As I walked briskly along Corso Venezia towards the San Babila theatre on an autumnal day in Milan back in October 1976, I was about to conduct my very first interview.

I was sixteen years old, and together with my friend Alberto I was hosting a radio show for young people called “Spazio giovani” on one of Italy's earliest privately owned stations, Radio Milano Libera .

These were incredible times, when it seemed as though anything could happen, and frequently it did. Marvellous times. Horrible times. These were the anni di piombo [the Years of Lead], the years of youth protest, anarchy, strikes in schools and demonstrations that inevitably ended in violence. These were years of hope, filled with a cultural fervour so vibrant and all-consuming that it drew you in and threatened to explode. These were years of young people fighting and being killed, sometimes on the left and sometimes on the right. These were simpler times: you were either on one side or the other. Tertium non datur.

But above all, these were times when every one of us felt, and often knew, we had the power to change things. To – in our own small way – make a difference .

Amid all the chaos, excitement and violence, we were actually pretty laid back, taking things as they came. Terror attacks, bombings, the Red Brigades...these were all part and parcel of our youth and adolescence, but overall they didn't worry us excessively. We had quickly learned to survive in a manner not too dissimilar to that which I would later encounter among those living amid conflict or civil war. They had adapted to such extreme living conditions, a bit like we had back in the 1970s.

Alberto and I really wanted to make a difference. Whereas today's kids are engrossed in selfies, Instagram and smartphones, we poured our boundless enthusiasm and utterly carefree attitude into reading everything in sight and going to concerts, music festivals (it was that magical time when rock music was really taking off) and film clubs.

And so it was, armed with a dictaphone and our heads full of dreams, we made our way hurriedly towards the San Babila theatre on that sunny October afternoon more than forty years ago.

Our appointment was at 4pm, an hour before the matinée performance was due to begin. We were led down to the basement of the theatre, where the actors had their dressing rooms, and waiting for us in one of them was the star of the show and my first interviewee: Peppino De Filippo.

I don't remember much about the interview, and unfortunately the recordings of our radio show must have got lost during one of my many moves.

What I can still remember clear as day is the buzz, that frisson of nervous energy that I felt – and would feel plenty more times in my life – before the interview began. I say interview, but really I see an interview as a meeting ; it's a lot more than just a series of questions and answers.

Peppino De Filippo was coming to the end – he died just a few years later – of what was already a legendary career acting on stage and screen. He greeted us without getting up from his seat in front of the mirror, where he was doing his make-up. He was kind, courteous and engaging, and he pretended not to be taken aback when he found himself confronted with a couple of spotty teenagers. I remember the calm, methodical way in which he laid out his stage make-up, which looked heavy, thick and very bright. But the one thing that really sticks in my mind is the profound look of sadness in his eyes. It hit me hard because I felt his sadness so intensely. Perhaps he knew that his life was drawing to a close, or maybe it was proof of the old theory about comedians: they might make everybody else laugh, but they are themselves the saddest people in the world.

→ **INPUT DATA**

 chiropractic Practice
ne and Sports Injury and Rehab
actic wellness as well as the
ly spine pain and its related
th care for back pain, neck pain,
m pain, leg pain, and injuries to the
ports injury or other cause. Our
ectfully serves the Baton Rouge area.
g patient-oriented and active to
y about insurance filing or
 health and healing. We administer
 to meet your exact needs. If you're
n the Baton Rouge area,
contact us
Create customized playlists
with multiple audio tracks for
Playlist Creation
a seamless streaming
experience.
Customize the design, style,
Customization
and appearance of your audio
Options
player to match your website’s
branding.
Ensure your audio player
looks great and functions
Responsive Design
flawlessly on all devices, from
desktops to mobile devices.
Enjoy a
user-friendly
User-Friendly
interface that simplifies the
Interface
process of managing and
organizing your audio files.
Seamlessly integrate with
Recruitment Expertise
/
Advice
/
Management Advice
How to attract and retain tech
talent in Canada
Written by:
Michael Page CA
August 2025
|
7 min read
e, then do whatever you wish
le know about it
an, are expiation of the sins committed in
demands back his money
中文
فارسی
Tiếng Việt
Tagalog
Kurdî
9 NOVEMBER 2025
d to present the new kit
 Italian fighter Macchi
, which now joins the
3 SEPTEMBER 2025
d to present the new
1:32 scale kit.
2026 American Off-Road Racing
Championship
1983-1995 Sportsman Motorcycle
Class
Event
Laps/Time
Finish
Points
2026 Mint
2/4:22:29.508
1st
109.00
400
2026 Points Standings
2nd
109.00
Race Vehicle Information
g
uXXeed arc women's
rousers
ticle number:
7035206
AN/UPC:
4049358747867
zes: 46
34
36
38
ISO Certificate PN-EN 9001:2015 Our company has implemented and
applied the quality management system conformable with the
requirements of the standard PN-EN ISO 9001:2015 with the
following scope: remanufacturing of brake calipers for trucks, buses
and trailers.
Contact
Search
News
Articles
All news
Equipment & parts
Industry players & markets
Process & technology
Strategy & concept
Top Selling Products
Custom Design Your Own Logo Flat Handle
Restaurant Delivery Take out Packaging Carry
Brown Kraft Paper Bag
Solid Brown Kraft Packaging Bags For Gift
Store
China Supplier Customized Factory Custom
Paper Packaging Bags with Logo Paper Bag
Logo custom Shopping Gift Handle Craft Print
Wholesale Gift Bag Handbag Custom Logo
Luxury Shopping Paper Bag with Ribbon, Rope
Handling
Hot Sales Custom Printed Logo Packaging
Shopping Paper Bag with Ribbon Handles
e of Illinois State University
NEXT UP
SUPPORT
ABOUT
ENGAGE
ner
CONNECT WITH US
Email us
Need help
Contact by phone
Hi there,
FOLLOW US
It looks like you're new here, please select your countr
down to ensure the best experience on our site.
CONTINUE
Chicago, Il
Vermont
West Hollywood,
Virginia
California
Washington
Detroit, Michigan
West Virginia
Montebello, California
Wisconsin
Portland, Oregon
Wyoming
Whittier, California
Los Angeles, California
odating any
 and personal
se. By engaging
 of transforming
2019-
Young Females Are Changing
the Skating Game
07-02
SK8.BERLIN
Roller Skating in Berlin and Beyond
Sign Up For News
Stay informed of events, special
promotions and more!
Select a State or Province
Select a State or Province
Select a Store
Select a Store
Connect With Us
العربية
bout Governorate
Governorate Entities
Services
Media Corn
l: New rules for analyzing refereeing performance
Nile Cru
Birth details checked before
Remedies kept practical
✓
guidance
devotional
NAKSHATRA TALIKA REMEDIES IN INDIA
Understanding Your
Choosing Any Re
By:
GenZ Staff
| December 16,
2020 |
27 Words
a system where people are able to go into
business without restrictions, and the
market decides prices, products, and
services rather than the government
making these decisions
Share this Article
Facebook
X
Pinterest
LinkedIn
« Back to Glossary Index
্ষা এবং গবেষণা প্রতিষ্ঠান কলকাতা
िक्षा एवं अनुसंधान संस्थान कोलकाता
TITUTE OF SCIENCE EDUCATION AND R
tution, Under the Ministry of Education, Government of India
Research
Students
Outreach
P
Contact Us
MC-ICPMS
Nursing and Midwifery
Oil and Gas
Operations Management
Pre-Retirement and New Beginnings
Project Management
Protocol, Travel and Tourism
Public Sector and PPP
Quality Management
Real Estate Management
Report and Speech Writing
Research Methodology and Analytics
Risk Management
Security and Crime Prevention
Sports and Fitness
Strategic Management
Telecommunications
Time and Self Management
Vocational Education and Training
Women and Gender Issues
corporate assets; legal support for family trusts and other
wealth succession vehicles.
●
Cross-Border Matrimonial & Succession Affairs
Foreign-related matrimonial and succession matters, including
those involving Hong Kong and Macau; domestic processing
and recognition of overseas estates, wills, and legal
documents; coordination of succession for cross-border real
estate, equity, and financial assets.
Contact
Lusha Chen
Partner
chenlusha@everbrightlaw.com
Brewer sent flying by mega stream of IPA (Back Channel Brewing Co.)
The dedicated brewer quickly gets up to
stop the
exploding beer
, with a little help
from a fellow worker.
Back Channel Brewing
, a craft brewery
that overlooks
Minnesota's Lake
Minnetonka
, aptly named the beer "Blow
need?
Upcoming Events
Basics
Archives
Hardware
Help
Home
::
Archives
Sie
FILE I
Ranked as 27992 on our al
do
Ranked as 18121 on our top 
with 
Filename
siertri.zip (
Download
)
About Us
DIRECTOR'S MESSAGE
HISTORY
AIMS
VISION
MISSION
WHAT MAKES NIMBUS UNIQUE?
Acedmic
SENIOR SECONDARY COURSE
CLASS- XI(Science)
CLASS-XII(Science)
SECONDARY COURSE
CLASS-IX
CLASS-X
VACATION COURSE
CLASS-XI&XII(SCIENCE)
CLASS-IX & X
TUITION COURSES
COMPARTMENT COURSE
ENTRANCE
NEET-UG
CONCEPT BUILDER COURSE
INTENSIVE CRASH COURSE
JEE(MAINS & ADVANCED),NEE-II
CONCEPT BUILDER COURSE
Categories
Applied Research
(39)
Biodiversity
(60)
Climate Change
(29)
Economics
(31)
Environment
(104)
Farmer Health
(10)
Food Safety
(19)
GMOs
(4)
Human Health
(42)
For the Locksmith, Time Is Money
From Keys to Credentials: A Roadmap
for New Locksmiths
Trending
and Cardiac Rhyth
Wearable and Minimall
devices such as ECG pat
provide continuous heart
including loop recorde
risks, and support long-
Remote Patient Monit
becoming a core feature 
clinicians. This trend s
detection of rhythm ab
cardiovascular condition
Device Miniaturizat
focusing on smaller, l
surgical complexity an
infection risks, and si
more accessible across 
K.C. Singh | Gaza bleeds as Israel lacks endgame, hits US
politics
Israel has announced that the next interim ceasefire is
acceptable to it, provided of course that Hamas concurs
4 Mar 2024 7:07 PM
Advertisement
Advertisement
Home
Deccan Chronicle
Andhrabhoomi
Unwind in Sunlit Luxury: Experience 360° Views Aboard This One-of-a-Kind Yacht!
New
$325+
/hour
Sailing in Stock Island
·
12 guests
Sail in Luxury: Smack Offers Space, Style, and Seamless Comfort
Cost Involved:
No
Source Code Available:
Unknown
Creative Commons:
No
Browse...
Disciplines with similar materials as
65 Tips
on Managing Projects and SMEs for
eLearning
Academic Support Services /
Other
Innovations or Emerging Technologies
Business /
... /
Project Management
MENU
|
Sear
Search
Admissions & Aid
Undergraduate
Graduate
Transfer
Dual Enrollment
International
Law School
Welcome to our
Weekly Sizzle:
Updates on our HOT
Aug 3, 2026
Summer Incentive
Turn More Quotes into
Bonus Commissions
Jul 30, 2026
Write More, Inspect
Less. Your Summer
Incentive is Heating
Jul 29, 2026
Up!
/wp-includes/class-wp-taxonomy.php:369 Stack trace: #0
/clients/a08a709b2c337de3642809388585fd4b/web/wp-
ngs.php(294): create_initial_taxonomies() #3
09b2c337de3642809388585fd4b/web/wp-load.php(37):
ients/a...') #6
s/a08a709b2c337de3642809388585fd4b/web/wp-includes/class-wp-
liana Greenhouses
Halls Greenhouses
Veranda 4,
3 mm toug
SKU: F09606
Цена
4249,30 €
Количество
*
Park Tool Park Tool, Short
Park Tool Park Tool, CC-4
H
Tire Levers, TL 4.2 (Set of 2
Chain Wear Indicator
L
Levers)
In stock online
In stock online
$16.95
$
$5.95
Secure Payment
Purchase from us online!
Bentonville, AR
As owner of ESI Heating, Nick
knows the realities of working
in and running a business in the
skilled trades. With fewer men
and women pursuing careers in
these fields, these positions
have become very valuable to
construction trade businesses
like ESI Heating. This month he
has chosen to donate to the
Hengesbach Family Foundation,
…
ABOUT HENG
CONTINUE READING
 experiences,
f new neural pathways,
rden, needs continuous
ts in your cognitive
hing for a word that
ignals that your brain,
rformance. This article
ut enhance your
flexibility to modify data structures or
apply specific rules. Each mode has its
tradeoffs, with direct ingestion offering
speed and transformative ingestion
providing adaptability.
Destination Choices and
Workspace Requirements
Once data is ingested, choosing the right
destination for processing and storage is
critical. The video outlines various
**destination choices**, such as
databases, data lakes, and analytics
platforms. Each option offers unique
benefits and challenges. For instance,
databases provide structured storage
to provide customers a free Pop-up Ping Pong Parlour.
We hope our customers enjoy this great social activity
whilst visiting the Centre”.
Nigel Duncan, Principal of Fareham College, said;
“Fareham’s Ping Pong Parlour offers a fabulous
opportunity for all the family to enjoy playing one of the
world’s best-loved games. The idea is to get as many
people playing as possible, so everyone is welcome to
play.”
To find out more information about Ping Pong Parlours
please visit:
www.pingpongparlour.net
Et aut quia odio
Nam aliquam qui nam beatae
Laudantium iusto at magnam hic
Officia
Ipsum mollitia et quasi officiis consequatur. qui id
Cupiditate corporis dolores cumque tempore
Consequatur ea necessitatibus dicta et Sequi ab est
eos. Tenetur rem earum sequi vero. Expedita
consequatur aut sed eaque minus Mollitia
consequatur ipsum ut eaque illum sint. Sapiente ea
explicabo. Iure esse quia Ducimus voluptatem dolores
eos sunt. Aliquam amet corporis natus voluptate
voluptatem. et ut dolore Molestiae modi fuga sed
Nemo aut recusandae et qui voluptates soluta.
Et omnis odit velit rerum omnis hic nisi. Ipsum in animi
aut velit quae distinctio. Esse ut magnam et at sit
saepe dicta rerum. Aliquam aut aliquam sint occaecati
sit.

→ **EXERCISE REQUIREMENTS**
1. In the passage about the first interview, rewrite the part from "I was sixteen" up to and including "Milano Libera .", swapping "sixteen" for "seventeen".
2. Transcribe the records from their first line up to and including the line with "9 NOVEMBER 2025", keeping every line exactly as it stands.

→ **SOLUTIONS IN ORDER**
1.
I was seventeen years old, and together with my friend Alberto I was hosting a radio show for young people called “Spazio giovani” on one of Italy's earliest privately owned stations, Radio Milano Libera .

2.
 chiropractic Practice
ne and Sports Injury and Rehab
actic wellness as well as the
ly spine pain and its related
th care for back pain, neck pain,
m pain, leg pain, and injuries to the
ports injury or other cause. Our
ectfully serves the Baton Rouge area.
g patient-oriented and active to
y about insurance filing or
 health and healing. We administer
 to meet your exact needs. If you're
n the Baton Rouge area,
contact us
Create customized playlists
with multiple audio tracks for
Playlist Creation
a seamless streaming
experience.
Customize the design, style,
Customization
and appearance of your audio
Options
player to match your website’s
branding.
Ensure your audio player
looks great and functions
Responsive Design
flawlessly on all devices, from
desktops to mobile devices.
Enjoy a
user-friendly
User-Friendly
interface that simplifies the
Interface
process of managing and
organizing your audio files.
Seamlessly integrate with
Recruitment Expertise
/
Advice
/
Management Advice
How to attract and retain tech
talent in Canada
Written by:
Michael Page CA
August 2025
|
7 min read
e, then do whatever you wish
le know about it
an, are expiation of the sins committed in
demands back his money
中文
فارسی
Tiếng Việt
Tagalog
Kurdî
9 NOVEMBER 2025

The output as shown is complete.